Puisque tout paraît se tramer à Rome, pourquoi ne pas recourir à Auguste dont le rayonnement ne cesse de grandir ?
Je frète une galère et j’embarque en compagnie d’Alexandre et d’Aristobule, à destination de Rome. Nous devions y retrouver Antipater qui y faisait des études. L’Empereur en revanche n’y était pas, et on nous donne les informations les plus vagues sur son séjour. Commence avec mes trois fils une recherche hagarde d’île en île et de port en port. Nous échouons finalement à Aquilée, au nord de l’Adriatique. Je mentirais en disant qu’Auguste se réjouit de voir troubler son repos dans cette résidence de rêve par le débarquement en force d’une famille dont il n’entendait que trop parler. L’explication se déroula au cours d’une journée orageuse, dans une confusion passionnée. Plus d’une fois, nous nous prîmes à parler tous les quatre en même temps et avec tant de véhémence qu’il y avait lieu de craindre que nous en vinssions aux mains. Auguste savait à merveille masquer son indifférence et son ennui sous une immobilité sculpturale qu’on pouvait prendre pour de l’attention. Pourtant l’incroyable déballage domestique auquel il assista malgré lui finit visiblement par l’étonner, par l’intéresser même, comme un combat de serpents ou une mêlée de cloportes. Au bout de plusieurs heures, comme nos voix commençaient à s’enrouer, il sortit de son silence, nous ordonna de nous taire, et nous avertit qu’après avoir soigneusement pesé nos arguments, il allait rendre son arrêt.
— Moi Auguste, empereur, je vous ordonne de vous réconcilier et de vivre désormais en bonne intelligence, prononça-t-il.
Telle fut la décision impériale dont nous aurions à nous satisfaire. C’était un peu mince, en regard de l’expédition que nous venions de nous imposer ! Mais aussi quelle idée de vouloir m’en remettre à un arbitre pour trancher nos conflits familiaux ! Pourtant je ne pouvais me résoudre à m’en aller avec un aussi maigre bénéfice. Je fis mine de vouloir m’attarder. Auguste excédé cherchait désespérément le moyen de se débarrasser de nous. Je mesurai attentivement son exaspération croissante. Le moment venu, je changeai brusquement de sujet et je fis allusion aux carrières de cuivre qu’il possédait dans l’île de Chypre. N’avait-il pas été question jadis qu’il m’en confie l’exploitation ? C’était une pure invention de ma part, mais Auguste saisit avidement l’occasion, que je lui offrais, de nous voir disparaître. Oui, d’accord, je pouvais exploiter ces mines, mais l’audience était levée. Nous prîmes congé. Du moins je ne partais pas les mains vides…

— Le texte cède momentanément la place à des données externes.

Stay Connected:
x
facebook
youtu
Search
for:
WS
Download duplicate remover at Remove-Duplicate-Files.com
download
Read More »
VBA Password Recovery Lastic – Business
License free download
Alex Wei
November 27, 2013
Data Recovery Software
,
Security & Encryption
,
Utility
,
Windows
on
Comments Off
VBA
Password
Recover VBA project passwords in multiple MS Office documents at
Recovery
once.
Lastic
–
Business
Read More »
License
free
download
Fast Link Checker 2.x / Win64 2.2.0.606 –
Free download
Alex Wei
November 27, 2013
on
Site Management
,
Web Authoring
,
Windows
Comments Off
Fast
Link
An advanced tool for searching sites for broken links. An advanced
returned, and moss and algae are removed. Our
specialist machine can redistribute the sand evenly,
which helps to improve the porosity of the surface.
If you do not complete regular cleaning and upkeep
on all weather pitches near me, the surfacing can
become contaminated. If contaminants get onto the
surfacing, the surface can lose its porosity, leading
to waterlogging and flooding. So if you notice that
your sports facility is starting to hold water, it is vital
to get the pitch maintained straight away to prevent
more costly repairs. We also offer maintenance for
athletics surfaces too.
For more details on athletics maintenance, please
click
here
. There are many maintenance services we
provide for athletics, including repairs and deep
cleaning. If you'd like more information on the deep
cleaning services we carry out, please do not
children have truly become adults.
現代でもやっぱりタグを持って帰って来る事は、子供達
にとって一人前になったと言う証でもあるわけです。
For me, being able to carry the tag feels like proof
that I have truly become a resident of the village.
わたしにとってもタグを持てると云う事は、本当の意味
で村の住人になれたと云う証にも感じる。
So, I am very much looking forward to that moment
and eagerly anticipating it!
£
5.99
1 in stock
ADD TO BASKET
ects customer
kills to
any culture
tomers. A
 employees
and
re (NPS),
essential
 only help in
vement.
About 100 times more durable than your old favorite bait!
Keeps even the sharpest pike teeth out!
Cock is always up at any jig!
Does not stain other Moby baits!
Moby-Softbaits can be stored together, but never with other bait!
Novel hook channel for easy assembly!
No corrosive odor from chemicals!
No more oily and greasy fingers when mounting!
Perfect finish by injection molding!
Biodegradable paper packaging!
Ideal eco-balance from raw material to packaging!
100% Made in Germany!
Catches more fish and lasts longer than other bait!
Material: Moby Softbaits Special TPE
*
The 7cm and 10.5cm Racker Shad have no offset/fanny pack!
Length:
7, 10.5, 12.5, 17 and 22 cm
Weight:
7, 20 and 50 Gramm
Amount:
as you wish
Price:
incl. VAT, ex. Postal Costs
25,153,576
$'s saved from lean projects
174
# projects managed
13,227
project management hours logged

Il faut quand on gouverne savoir faire feu de tout bois. De la brindille que m’avait donnée Auguste, je fis à Jérusalem un grand feu de joie. Devant tout le peuple réuni en liesse, j’annonçai que ma succession était désormais réglée. Mes trois fils que je présentai à la foule – Alexandre, Aristobule et Antipater – se la partageraient, l’aîné, Antipater, devant occuper dans cette sorte de triumvirat une position prééminente. J’ajoutai que pour ma part, je me sentais la force, avec l’aide de Dieu, de conserver encore longtemps toute la réalité du pouvoir, tout en accordant à mes fils le privilège de la pompe royale et d’une cour personnelle.
La force peut-être… mais le goût ? Jamais le désir d’évasion n’avait été plus fort en moi. Ayant donc jeté un manteau de pourpre sur le grouillement familial, je partis me retremper et me laver dans les splendeurs de ma Grèce bien-aimée. Les Jeux Olympiques, en pleine décadence, menaçaient de disparaître purement et simplement. Je les réorganisai, créant des fondations et des bourses qui assuraient leur avenir. Et pour cette année-là, j’assumai le rôle de président du jury. Je me grisai du spectacle de cette jeunesse épanouie au soleil. Avoir seize ans, le ventre plat et les cuisses longues, et pour seul souci le lancer du disque ou la course de fond… Nul doute pour moi : si le paradis existe, il est grec, et affecte la forme ovale d’un stade olympique.
Puis cette parenthèse radieuse se referma, et mon métier de roi reprit possession de moi avec sa grandeur et son immondice.